The team agreement amended by CGI-FCi identified several subcontracting conditions and acknowledged that even the 41% participation in the work was not set in stone. Because CGI could not or could not negotiate definitive terms or remedies (for example. (B) if FCi did not subcontract CGI, CGI had to have confidence that a good faith negotiation would result in an acceptable subcontract. While the courts have generally concluded that the “pre-price” clauses contained in merger contracts, such as exclusivity and confidentiality, are enforceable, what if the parties fail to agree on the terms of subcontracting? A team agreement is a standard document between two parties who wish to cooperate in the preparation and presentation of an offer. The basis of the agreement is that if the offer is successful, one party acts as a principal contractor and the other appoints subcontractor. The Virginia Supreme Court considered the applicability of team agreements in W.J. Schafer Associates, Inc. v. Cordant, Inc., Va. Record No.
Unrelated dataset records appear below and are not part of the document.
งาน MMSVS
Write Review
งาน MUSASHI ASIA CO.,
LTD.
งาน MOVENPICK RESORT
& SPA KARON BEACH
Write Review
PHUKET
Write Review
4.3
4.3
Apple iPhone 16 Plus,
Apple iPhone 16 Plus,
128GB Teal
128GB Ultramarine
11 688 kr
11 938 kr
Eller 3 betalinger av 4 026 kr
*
961945, (Va S. Ct. 1997). Cordant, who was either out of contract or re-procured the goods provided by the subcontractor at a much higher price under the team agreement, sued his team member for breach of contract when he could not reach an agreement on a definitive subcontract when the main contract was awarded. The team agreement stipulated that the parties would “negotiate a sub-contract in good faith on time.” The Virginia Supreme Court ruled that Cordant was not entitled to a violation when the parties did not accept a final sub-contract and stated: “… there must be mutual agreement between the contracting parties on conditions which, in the present circumstances, are reasonably safe to have an enforceable contract. There has not been such a mutual commitment. No amount was indicated in the agreement and no method or formula was used to determine the amount to be paid. A court should not set the terms of the transaction on which the parties could finally agree. Since the agreement does not provide a reasonable basis for the provision of a remedy for its violation, it is too vague and unlimited to be enforced.
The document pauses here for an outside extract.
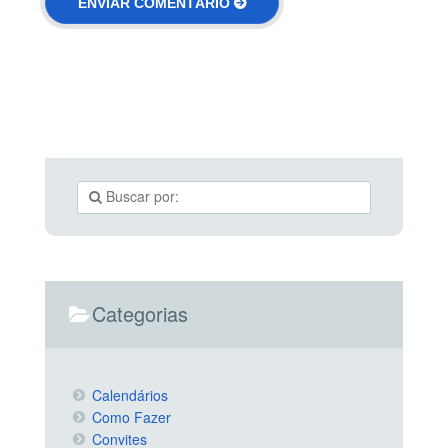
Categorias
Calendários
Como Fazer
Convites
The court also rejected CGI`s undue enrichment application and found that the company could have revoked the amended team agreement as a result of the fraud, but upheld the contract and sued for damages. An applicant cannot apply for unjust enrichment in Virginia if there is an explicit, enforceable contract on the object. Conversely, the U.S. Court of Appeals for the Third Circuit, under Pennsylvania law, considered that a principal contractor was in good standing when it signed a contract with another supplier in violation of an exclusive team agreement and found that the reciprocal promises of the team agreement, including the agreement to cooperate exclusively in the development of a proposal , were sufficient for the drafting of the contract. “… The “compilation agreement” between the defendant and the plaintiff constituted an enforceable contract with sufficiently specific terms of execution, despite the absence of a definitive enforcement document proving the parties` agreement. ATACS Corp. v. Trans World Comm`n, Inc., 155 F.3d 659, 663 (3rd Cir. 1998). CGI appealed to the Virginia Supreme Court, but dismissed CGI`s infringement and maintained that there was no binding agreement for subcontracting. On the contrary, the parties would have explicitly conditioned the formation of a subcontracting to future events and negotiations in good faith.